A serious quarrel has erupted among rifle and archery deer hunters in these parts. It began shortly after the column that appeared in this space last Dec. 19.
Elden Bailey of rural Lawrence criticized the way Kansas Wildlife and Parks schedules and manages the rifle season for deer. Bailey called it antiquated and a bureaucratic mess.
According to Bailey, when KWP is confronted with complaints about deer damaging farm crops and deer-vehicle collisions, which increased from 5,582 in 1993 to 9,116 in 1997, KWP says it wants to trim or at least stabilize the deer herds in Kansas.
Bailey believes the best way to accomplish that goal is to schedule the rifle season during the new moon in November, because that is when deer hunting is the easiest.
Bailey has been hunting deer in northeast Kansas since 1965. During those years, Bailey has watched deer populations grow in Leavenworth and Jefferson counties. The growth has been dramatic in the last 15 years.
Bailey says bow hunters, who are allowed to hunt from Oct. 1 to Nov. 30, haven't been able to stem the radical and menacing growth of the deer population hereabouts.
Bailey's comments raised the ire of scores of local archers, especially Howard Hasler of Lawrence.
Hasler is 52 years old, and he has been pursuing white-tailed deer around Lawrence for 10 years with a rifle and for the past five seasons with a bow.
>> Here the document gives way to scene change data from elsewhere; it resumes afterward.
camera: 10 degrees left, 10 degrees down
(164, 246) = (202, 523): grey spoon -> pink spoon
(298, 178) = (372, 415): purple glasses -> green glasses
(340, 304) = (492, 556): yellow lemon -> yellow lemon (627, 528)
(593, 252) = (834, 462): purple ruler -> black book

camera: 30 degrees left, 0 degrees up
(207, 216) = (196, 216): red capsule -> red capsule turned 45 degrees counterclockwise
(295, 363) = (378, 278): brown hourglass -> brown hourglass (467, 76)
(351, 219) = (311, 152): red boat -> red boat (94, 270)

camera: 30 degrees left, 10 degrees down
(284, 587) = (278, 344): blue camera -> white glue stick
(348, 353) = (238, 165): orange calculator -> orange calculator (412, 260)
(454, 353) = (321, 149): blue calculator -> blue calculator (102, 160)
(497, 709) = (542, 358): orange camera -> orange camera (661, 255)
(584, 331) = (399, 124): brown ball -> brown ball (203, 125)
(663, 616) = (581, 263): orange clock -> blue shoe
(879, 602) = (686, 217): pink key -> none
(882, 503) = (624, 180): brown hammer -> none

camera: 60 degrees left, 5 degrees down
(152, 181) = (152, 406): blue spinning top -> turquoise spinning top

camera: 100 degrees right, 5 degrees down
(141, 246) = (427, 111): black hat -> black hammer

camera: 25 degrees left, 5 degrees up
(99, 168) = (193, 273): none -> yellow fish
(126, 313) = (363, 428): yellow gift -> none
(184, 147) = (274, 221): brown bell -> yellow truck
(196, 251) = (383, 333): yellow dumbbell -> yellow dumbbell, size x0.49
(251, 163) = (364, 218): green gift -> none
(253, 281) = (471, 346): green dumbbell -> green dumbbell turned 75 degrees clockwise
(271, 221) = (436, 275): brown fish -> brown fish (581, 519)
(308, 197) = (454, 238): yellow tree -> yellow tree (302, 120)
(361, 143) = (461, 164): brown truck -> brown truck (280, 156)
From that perspective, Hasler says Bailey is wrong.
Hasler feels Bailey's plan to move the rifle season into November rather than during the first 12 days of December won't solve the problems associated with the deer that menace the farmland and roadways.
But it will, Hasler says, wreak havoc with the world-class bow hunting that takes place every November in Kansas.
If KWP moves the 12-day rifle season to November, Hasler contends, the deer would be so wily and skittish after the rifle hunters exited the fields and woods that even the savviest bow hunter would have a difficult time luring a deer close enough to shoot with a bow and arrow.
Hasler adds that Bailey's proposed plan would so severely foul the hunting that it would also jeopardize KWP's current campaign to recruit new hunters and keep the old-timers coming back.
Moreover, Hasler says KWP has done a first-class job of managing deer populations, making Kansas a deer hunter's paradise. Before any changes are instituted, Hasler contends lots of research and planning should take place.
And when the deer population does get out of whack, KWP makes an appropriate move to remedy that problem. That's what the doe-only season, which started Dec. 31 and runs through today, is about.
During this spell, the deer are gamboling about in herds, which makes them exceptionally easy to hunt. The best way to control the deer population, Hasler says, is to kill the females.
Several other bow hunters responded to Bailey's ideas. These hunters noted that the safest way to control a wildly burgeoning deer population in a suburban area isn't with a rifle but with a state-of-the-art bow and arrow.
Suburban deer herds are plaguing many communities across the nation. Thus, as northeast Kansas becomes more suburbanized, the archers contend rifle hunting will ultimately become obsolete.
Hasler and other archers hope the folks at KWP will quickly dismiss Bailey's suggestions and maintain the status quo in managing hunting seasons and deer populations.